L’architecture de style Boomtown en Beauce, un patrimoine bâti en mouvement
Ces bâtiments sont issus d’une tradition de l’architecture vernaculaire héritée des États-Unis
Dans la deuxième moitié du XIXe siècle, la Beauce était témoin d’un nouveau type d’architecture qui se multipliait sur les rues principales des villages : le Boomtown. Caractérisée par des façades-écrans inspirées des « Western False Front » des villes minières de l’ouest des États-Unis, l’architecture Boomtown est un exemple de l’américanisation du bâti dans la région beauceronne à l’époque où les échanges migratoires avec le Maine et l’industrie forestière étaient en plein essor [...]
À la fin du XIXe siècle, les va-etvient entre l’Est américain et la Beauce permettaient des échanges culturels importants et avaient un impact économique favorable à l’établissement de villages. Ce contexte spécifique peut expliquer la présence importante d’exemples Boomtown dans la région.
Les bâtiments Boomtown sont issus d’une tradition de l’architecture vernaculaire héritée des États-Unis. Construite par une main-d’oeuvre la plupart du temps anonyme, leur ossature en bois de sciage symbolise un nouveau savoir-faire populaire en architecture. À l’aide de planches standardisées et de clous, il était désormais possible pour quiconque habile de ses mains de construire rapidement un bâtiment à claire-voie et d’y ajouter le style référentiel désiré.
Pendant la conquête de l’Ouest américain, des villages miniers se sont vite établis grâce aux nouvelles possibilités de construction issues de l’industrialisation des matériaux. Les premiers bâtiments commerciaux de ces villages miniers ont adopté un façadisme commercial de l’est du pays. Baie vitrée, ornements et enseignes ont été adaptés au contexte aride et isolé de l’Ouest. Les « Western False Front », caractérisés par des bâtiments rudimentaires devant lesquels ont été ajoutées de grandes façades planes de bois, se sont multipliés pour laisser place à des saloons et à des magasins généraux.
L’architecture Boomtown est une influence directe des « Western False Front ». Ses caractéristiques formelles et décoratives dont le haut parapet qui dépasse le toit du bâtiment, les jeux ornementaux sur la corniche, les galeries avec une balustrade en bois tourné et les oeils-de-boeuf s’inspirent de ce modèle américain.
Au Québec, ces caractéristiques westerns ont été ajoutées au répertoire du bâti vernaculaire. Ajoutons que le terme lui-même est une référence au contexte de la conquête de l’Ouest. En effet, la terminologie Boomtown, que l’on traduit en français par « ville champignon », symbolise dans l’imaginaire collectif ces villages miniers qui poussent en une nuit comme des champignons près des gisements aurifères […].
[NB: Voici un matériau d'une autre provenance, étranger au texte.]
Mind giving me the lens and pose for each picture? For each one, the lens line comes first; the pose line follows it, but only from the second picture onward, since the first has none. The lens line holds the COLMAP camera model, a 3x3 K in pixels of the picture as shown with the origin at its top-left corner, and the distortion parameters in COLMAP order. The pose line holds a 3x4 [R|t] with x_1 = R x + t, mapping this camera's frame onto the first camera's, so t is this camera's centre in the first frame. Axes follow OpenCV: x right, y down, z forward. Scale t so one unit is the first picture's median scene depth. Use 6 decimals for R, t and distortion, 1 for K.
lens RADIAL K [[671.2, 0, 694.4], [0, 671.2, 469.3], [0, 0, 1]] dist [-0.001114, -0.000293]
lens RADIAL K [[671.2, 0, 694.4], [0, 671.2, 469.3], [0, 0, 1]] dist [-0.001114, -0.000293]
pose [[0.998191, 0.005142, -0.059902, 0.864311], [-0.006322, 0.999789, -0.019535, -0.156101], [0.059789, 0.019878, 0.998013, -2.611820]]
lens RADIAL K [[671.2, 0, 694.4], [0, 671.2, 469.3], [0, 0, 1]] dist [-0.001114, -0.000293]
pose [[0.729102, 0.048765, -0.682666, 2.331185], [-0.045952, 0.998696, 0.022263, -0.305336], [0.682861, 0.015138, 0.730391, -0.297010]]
Les premiers exemples d’architecture Boomtown apparaissent vers 1880 et continuent de se multiplier dans les décennies suivantes. À ce moment, la Beauce était dans une période propice aux échanges culturels et économiques avec les Américains et vivait un essor territorial important dû au déploiement ferroviaire [...].
Simultanément, la progression de l’industrie de transformation du bois en Beauce procurait des matériaux de construction comme le bois de sciage […]. L’architecture Boomtown était donc un choix cohérent dans la région beauceronne. Sa charpente légère de bois et l’utilisation de matériaux industriels permettaient une construction rapide et peu coûteuse. Sa volumétrie rectangulaire répondait aux rétrécissements des lots qui formaient au XIXe siècle les nouvelles rues principales des villages en voie de densification.
L’espace commercial du rez-dechaussée et le dégagement à l’étage permettaient à la fois d’y accueillir un commerce et d’y loger une ou plusieurs familles. En somme, l’architecture Boomtown correspondait au besoin de densification et de construction symbolisant l’établissement des villages ainsi que la prospérité des commerçants nouvellement établis.